Each time we update to a new version, we would make our "downstream"
patchset slightly smaller to take into account the things which got
upstream, instead of sorting things out by creating a whole load of
conflicted merges. This comes at the price of losing the history in
the new branch as described above (rather, we create a new history
each time), but I think an occasional cleanup of a generally preserved
hsitory could be a good tradeoff. Perhaps this cleanup should also
involve squashing all the commits on the driver branch down to create
an updated "master driver patch" with further work would add to.
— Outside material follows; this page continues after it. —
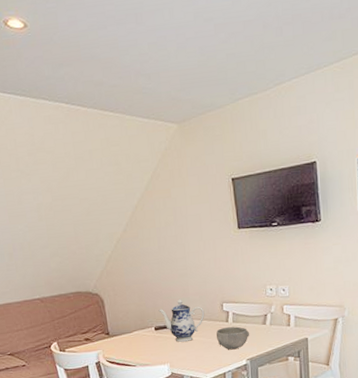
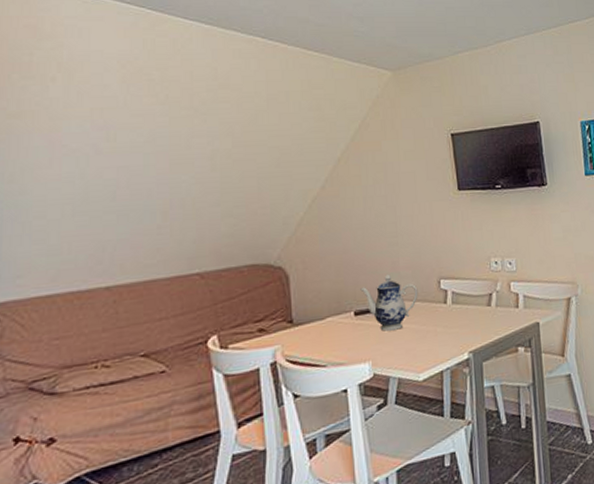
bowl: present [216,326,249,350] -> none [432,309,472,340]

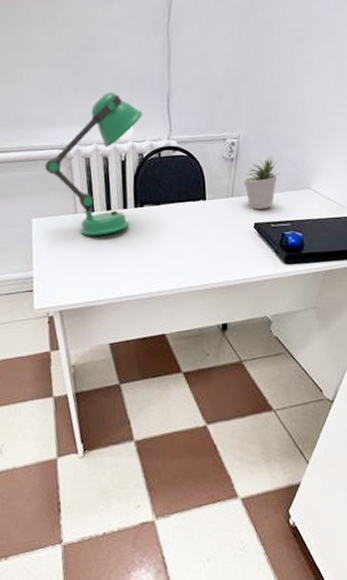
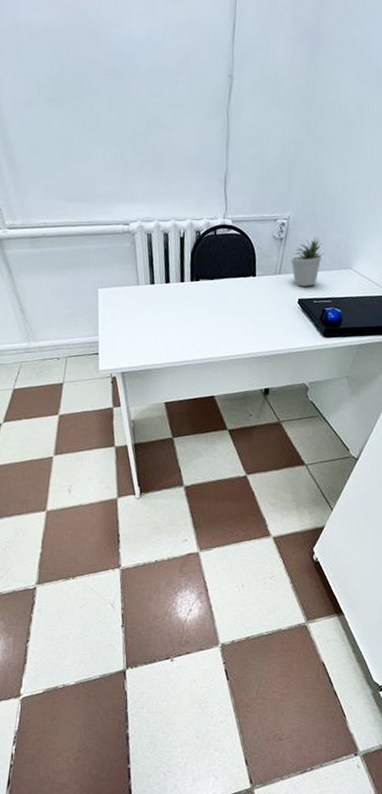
desk lamp: present [44,92,143,236] -> none [110,171,202,306]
- We could point "HEAD", or perhaps some other symbolic ref, at whatever
the most recent (vaguely stable!) branch is, to make things easy for
people wanting the latest stuff, since the branch names will change
every month or so.
- If we use a different Git porcelain (such as TopGit), I'd prefer to
choose a system which allows the history to be readable with the
"vanilla" porcelain - producing a history which makes sense when viewed
with (eg) gitk. The old stgit-based system for andy-tracking, although
I'm sure it made a lot of sense to people using stgit, did not have
this property. MERGE-what-where-now?
- From my research just now, it seems that TopGit does exactly what's
been described in this thread including periodic merges (rather than
rebases) with the upstream branch. Obviously we don't necessarily need
to use that functionality if we don't want to.
- We will have a LOT of merges with this strategy. TopGit hides them a
bit (I think), but they will be there. Typically one merge per patch
or patch series if we keep the machine branches rigidly up to date.
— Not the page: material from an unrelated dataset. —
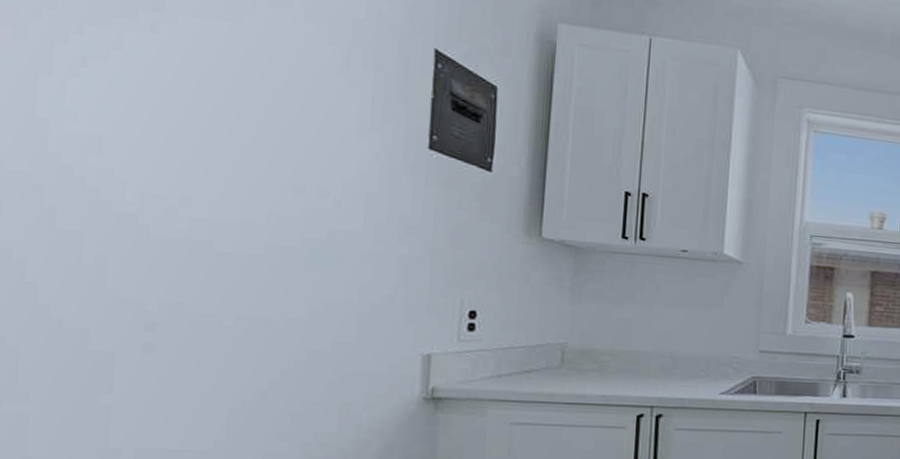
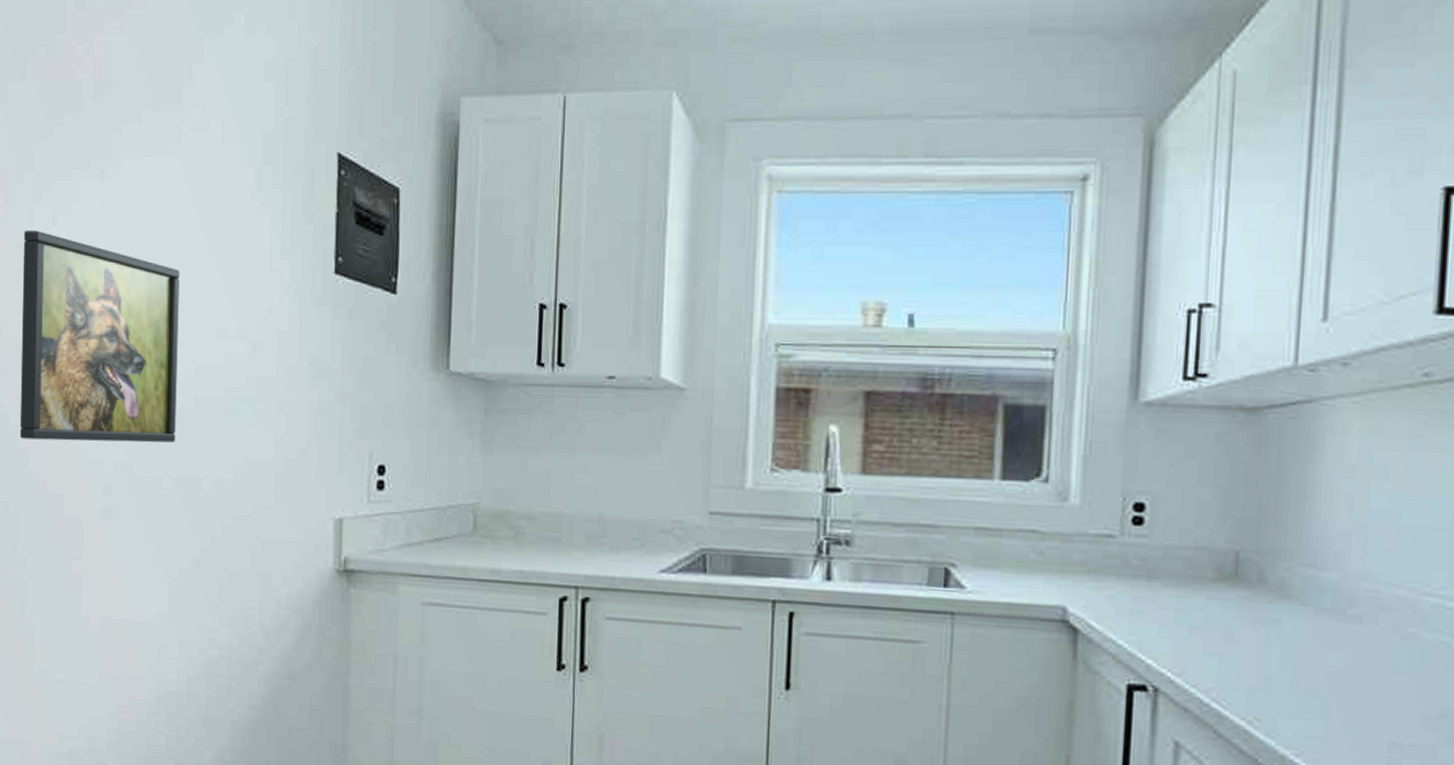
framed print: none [25,67,251,285] -> present [19,230,180,443]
However, our job is quite a large one and we may have to just accept
that some mess of this sort is inevitable. It sounds like TopGit can
help us in this regard.
However, there is no fragility associated with the large number of
merges. Git knows whether there is anything new to be merged, and
won't merge unnecessarily. We could even automate the merging. No-one
needs to look too deeply at the process which created the machine
- "Experimental" topic branches, such as the DRM stuff, could initially
be based on one of the machine branches. That'd save having to create
a further "machine branch with experimental stuff" for testing. I
think myself and the other DRM people are the only ones working in this
way, and as long as there aren't crazy amounts of rebasing involved, it
should be fine.
- Do we actually need separate trees for each machine? It would reduce
the number of merges in each machine branch, but increase the overall
number of merges (common things have to be merged twice or more).